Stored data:
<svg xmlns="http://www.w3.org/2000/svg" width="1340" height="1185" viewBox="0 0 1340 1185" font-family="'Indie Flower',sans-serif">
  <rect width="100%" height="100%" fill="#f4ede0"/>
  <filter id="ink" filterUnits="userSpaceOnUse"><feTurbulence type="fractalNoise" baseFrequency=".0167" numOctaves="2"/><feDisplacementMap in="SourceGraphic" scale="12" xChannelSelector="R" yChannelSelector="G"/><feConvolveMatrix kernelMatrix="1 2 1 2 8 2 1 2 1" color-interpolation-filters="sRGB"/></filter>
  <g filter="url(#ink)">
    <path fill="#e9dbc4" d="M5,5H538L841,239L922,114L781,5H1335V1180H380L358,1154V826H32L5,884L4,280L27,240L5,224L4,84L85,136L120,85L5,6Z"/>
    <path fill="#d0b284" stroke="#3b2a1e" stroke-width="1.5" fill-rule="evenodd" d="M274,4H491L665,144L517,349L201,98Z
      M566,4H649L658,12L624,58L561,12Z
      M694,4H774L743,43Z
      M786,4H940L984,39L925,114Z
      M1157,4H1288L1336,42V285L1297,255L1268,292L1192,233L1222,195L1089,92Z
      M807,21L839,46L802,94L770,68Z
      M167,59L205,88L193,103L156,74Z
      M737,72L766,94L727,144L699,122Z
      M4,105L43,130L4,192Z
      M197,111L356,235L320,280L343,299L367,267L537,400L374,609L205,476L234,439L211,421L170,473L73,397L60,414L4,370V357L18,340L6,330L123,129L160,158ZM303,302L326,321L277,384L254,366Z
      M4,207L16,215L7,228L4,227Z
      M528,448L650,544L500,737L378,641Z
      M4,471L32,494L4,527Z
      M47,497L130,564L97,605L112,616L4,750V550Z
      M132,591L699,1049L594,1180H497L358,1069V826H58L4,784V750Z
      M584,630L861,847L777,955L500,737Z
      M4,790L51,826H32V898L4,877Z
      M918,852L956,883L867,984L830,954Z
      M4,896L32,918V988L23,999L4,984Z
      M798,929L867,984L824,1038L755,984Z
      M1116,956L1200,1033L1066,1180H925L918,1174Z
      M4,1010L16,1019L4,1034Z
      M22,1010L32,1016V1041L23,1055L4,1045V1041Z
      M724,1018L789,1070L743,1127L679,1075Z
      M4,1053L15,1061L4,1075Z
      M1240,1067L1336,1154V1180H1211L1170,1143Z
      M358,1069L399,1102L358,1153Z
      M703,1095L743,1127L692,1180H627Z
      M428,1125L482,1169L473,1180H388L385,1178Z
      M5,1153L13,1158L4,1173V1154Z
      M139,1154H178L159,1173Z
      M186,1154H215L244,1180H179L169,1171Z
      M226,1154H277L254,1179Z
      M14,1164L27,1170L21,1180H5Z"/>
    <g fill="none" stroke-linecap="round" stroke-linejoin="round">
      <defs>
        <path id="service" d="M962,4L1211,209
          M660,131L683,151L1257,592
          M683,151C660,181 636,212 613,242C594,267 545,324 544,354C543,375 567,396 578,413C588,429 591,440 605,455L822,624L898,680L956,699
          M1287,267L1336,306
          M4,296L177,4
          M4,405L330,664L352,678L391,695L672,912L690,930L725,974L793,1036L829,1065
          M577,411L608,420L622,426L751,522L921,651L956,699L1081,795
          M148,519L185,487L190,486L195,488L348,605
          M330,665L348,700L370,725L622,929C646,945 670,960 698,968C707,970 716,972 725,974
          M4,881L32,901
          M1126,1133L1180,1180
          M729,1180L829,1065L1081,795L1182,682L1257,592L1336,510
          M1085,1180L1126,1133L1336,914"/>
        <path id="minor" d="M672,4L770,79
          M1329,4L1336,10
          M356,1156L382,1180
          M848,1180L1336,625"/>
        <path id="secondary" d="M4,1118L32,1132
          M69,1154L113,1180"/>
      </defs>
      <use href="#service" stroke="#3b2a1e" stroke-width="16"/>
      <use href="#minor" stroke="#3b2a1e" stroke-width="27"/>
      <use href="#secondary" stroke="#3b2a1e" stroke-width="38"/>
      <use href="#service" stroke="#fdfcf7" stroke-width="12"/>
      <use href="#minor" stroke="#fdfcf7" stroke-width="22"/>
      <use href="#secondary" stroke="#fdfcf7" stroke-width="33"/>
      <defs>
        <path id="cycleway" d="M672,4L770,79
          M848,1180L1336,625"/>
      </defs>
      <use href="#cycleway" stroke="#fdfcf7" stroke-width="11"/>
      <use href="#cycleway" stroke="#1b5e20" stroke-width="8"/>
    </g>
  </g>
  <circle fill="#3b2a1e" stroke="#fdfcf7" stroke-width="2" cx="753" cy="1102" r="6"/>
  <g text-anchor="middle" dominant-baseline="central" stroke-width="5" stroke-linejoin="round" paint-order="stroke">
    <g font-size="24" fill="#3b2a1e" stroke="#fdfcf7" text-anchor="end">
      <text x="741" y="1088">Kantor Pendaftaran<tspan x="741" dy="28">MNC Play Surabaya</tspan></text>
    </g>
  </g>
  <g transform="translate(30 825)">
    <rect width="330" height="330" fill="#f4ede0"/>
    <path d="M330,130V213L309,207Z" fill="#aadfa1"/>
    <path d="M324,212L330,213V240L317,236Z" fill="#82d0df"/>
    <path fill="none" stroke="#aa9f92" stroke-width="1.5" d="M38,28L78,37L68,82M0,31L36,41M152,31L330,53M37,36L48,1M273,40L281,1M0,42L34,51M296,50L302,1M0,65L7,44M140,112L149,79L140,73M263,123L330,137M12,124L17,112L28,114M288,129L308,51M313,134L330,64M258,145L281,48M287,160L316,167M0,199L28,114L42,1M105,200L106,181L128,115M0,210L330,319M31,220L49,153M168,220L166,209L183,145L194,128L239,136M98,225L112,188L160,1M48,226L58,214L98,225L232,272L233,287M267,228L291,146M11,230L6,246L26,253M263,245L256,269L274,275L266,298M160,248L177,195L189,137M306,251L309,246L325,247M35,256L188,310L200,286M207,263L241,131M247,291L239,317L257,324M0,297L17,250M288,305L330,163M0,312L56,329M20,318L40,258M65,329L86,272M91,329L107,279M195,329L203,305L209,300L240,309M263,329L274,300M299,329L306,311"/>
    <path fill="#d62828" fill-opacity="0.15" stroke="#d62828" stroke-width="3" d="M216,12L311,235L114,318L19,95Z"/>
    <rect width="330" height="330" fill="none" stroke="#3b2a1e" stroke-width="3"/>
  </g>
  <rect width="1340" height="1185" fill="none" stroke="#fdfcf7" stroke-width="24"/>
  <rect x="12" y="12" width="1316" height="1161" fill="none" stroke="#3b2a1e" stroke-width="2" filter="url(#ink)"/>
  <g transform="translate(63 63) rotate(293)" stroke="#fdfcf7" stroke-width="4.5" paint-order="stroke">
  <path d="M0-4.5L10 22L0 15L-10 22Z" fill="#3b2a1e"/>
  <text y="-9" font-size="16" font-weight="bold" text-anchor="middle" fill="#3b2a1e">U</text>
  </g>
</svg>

▶ _Task requirements_: What is the number of lines above that contain the string "linejoin"? Answer with that number only.

▶ _Solution_: 2